*Page extract:*
——
The make() command in tst/regression/scripts/utils/athena.py, invoked by a regression test module's prepare() step fails in the linker with

make: write error: stdout

being written in the middle of the stdout stream.

The challenge in tracking down this bug is that it manifests in any regression test only after an MPI-enabled regression test (which itself passes). Currently, the only regression test scripts that use MPI are:

• mpi/mpi_linwave.py
• grav/jeans_3d.py

Code for reproduction

cd tst/regression
python run_tests.py mpi/mpi_linwave hydro/sod_shock

Or, another example:

cd tst/regression
python run_tests.py grav/jeans_3d outputs/all_outputs

The error only occurs in the make commands invoked in the separate test scripts following the MPI regression test. In other words, even though the mpi_linwave.py first compiles an MPI binary and then a serial binary in the same module, there is no write error in that test.

Furthermore, the bug only occurs either when:

1. Both tests are run in the same Python command, as above
2. The multiple python run_tests.py testname commands are executed in the same process/script.

So, command line execution of

cd tst/regression
python run_tests.py grav/jeans_3d
python outputs/all_outputs

works fine, but running those commands in a Bash script will produce the error. Hence, in VM environments like Travis CI, which wraps the user's commands in a command called travis_run_script, this issue may appear.
——
*Extracted material:*

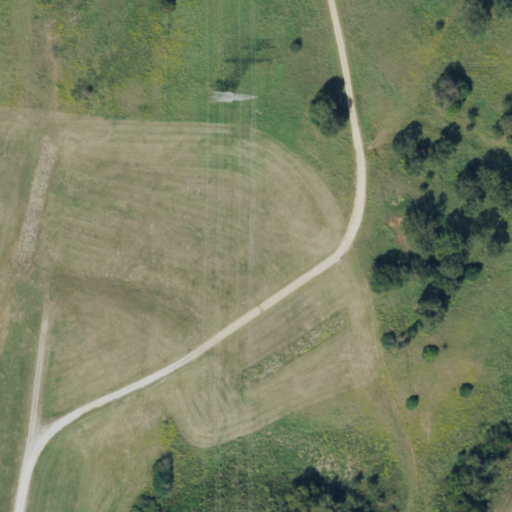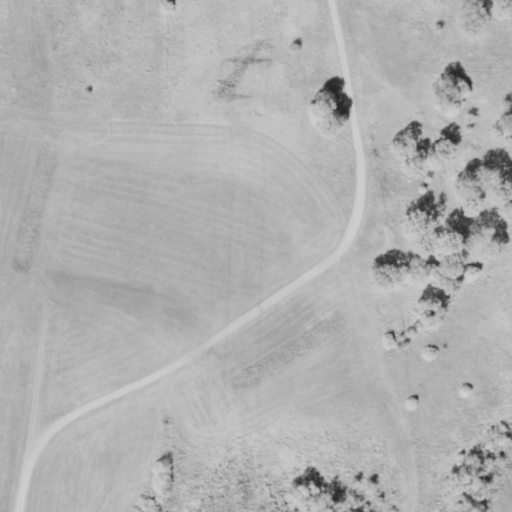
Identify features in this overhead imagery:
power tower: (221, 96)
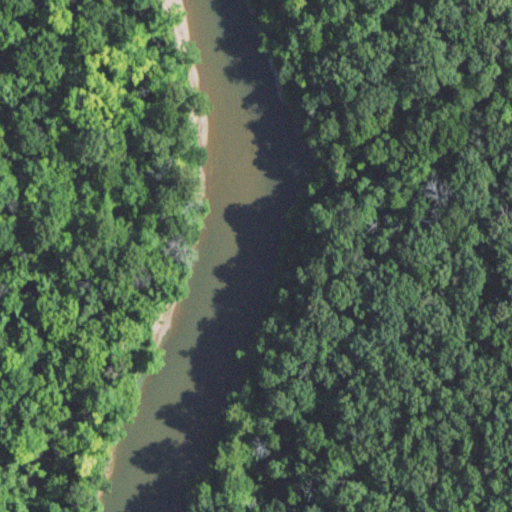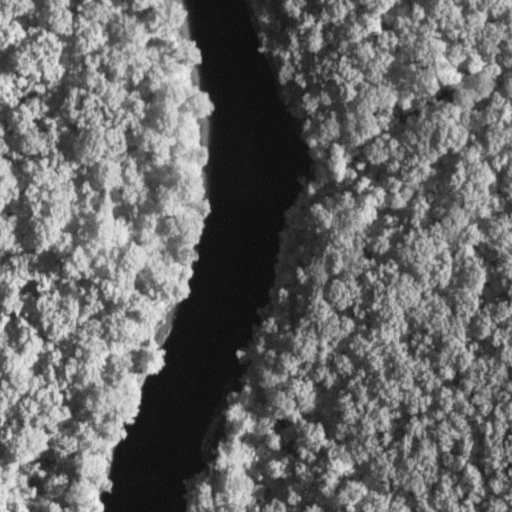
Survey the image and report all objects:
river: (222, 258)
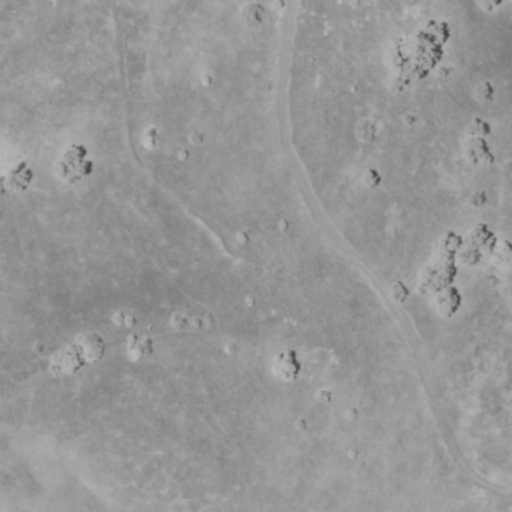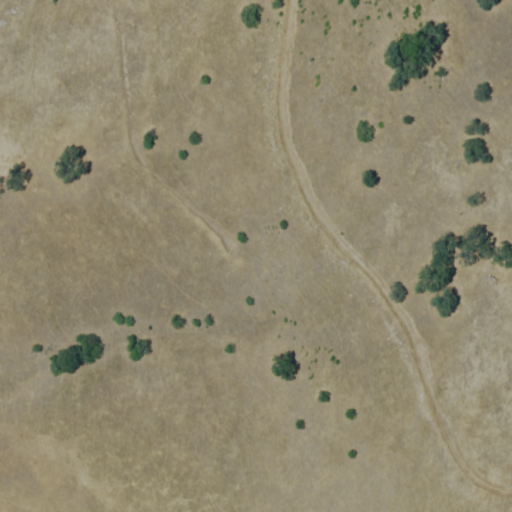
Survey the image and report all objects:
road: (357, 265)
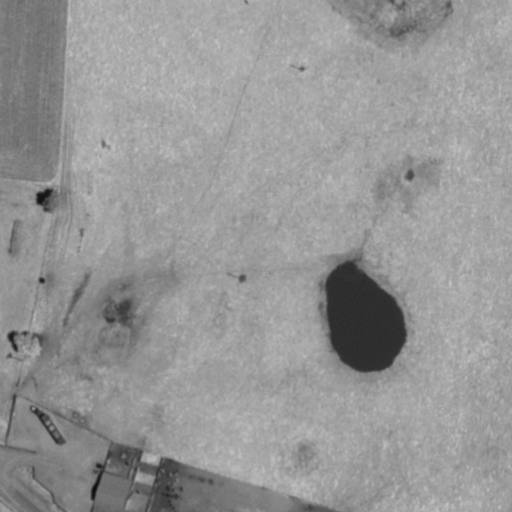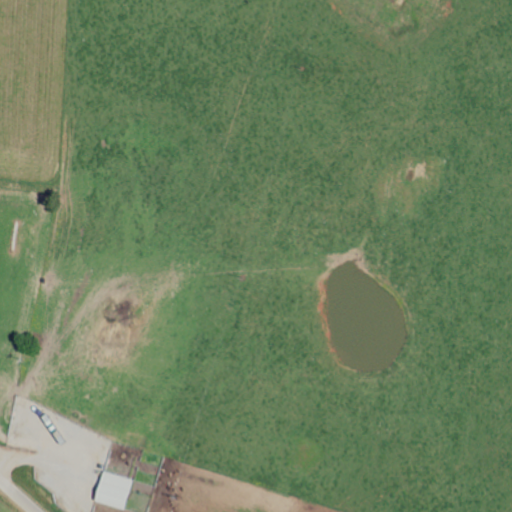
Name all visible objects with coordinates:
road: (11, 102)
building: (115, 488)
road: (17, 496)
——
*Work to complete:*
1: Answer each question from the bug report, one line per answer, marked like the question.
(a) What message is written in the middle of the stdout stream when the linker fails?
(b) Which two regression test scripts currently use MPI?
(c) What command does Travis CI wrap the user's commands in?
2: Summarize the bug report in two sentences.
3: Based on the bug report, answer yes or no to each statement and quote the words that decide it.
(a) The MPI-enabled regression test itself fails.
(b) Running the commands one after another at the command line works, but running them in a Bash script does not.
(c) mpi_linwave.py produces the write error when it compiles its serial binary.

*Final results:*
1:
(a) make: write error: stdout
(b) mpi/mpi_linwave.py and grav/jeans_3d.py
(c) travis_run_script

2: The make() command in tst/regression/scripts/utils/athena.py, invoked by a regression test module's prepare() step, fails in the linker with "make: write error: stdout". This happens only in test scripts that follow an MPI-enabled regression test, and only when the tests run in the same Python command or in the same process or script, so the issue may appear in VM environments like Travis CI.

3:
(a) No: "which itself passes"
(b) Yes: "works fine, but running those commands in a Bash script will produce the error"
(c) No: "there is no write error in that test"